**TEXTE DE LECTURE:**
Radisson et la fondation de la Compagnie de la Baie d’Hudson

Radisson et Des Groseilliers offrent un bel exemple de l’esprit de liberté qui anime les Canadiens d’origine. Excédés par les abus de pouvoir du gouverneur qui leur avait confisqué une cargaison de fourrures, ils partirent négocier avec les Anglais où le système de justice était plus équitable en matière commerciale. En 1670, la Compagnie de la Baie d’Hudson est fondée en Angleterre par Radisson et des Groseilliers pour aller ouvrir par voie maritime des postes de traite dans la baie d’Hudson.[1] La même année, prenant la mesure de l’importance grandissante des échanges internationaux, Louis XIV créa le ministère de la Marine, qui devient responsable des colonies et du commerce maritime. Et pour stimuler le commerce, il libéralise la traite de la fourrure en Nouvelle-France.  Ainsi, il ouvre la porte de l’aventure à tous les hommes de la colonie de la trempe de Radisson.

**DONNÉES COLLECTÉES:**
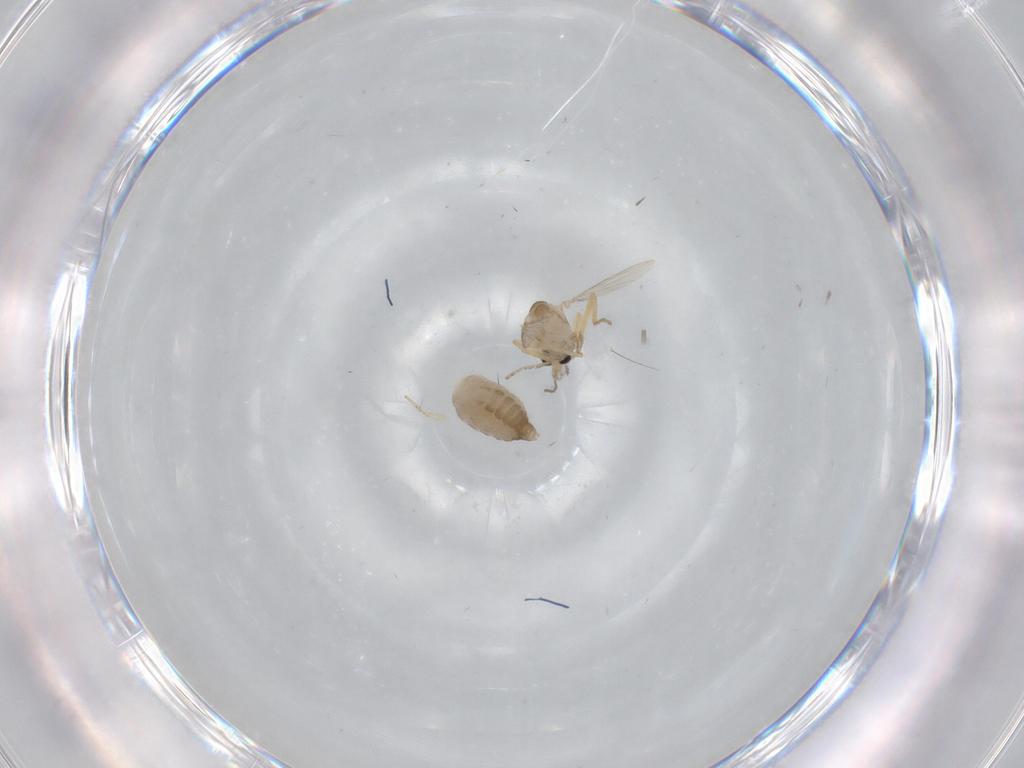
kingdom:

**CONSIGNE A:**
Relevez tous les noms de personnes cités dans le texte de lecture, dans l'ordre de leur première occurrence.
**CONSIGNE B:**
Recopiez fidèlement un passage du texte de lecture : partez des mots "Radisson et Des Groseilliers offrent" et arrêtez-vous après "trempe de Radisson.".

**RÉPONSE A:**
- Radisson
- Des Groseilliers
- Louis XIV

**RÉPONSE B:**
Radisson et Des Groseilliers offrent un bel exemple de l’esprit de liberté qui anime les Canadiens d’origine. Excédés par les abus de pouvoir du gouverneur qui leur avait confisqué une cargaison de fourrures, ils partirent négocier avec les Anglais où le système de justice était plus équitable en matière commerciale. En 1670, la Compagnie de la Baie d’Hudson est fondée en Angleterre par Radisson et des Groseilliers pour aller ouvrir par voie maritime des postes de traite dans la baie d’Hudson.[1] La même année, prenant la mesure de l’importance grandissante des échanges internationaux, Louis XIV créa le ministère de la Marine, qui devient responsable des colonies et du commerce maritime. Et pour stimuler le commerce, il libéralise la traite de la fourrure en Nouvelle-France.  Ainsi, il ouvre la porte de l’aventure à tous les hommes de la colonie de la trempe de Radisson.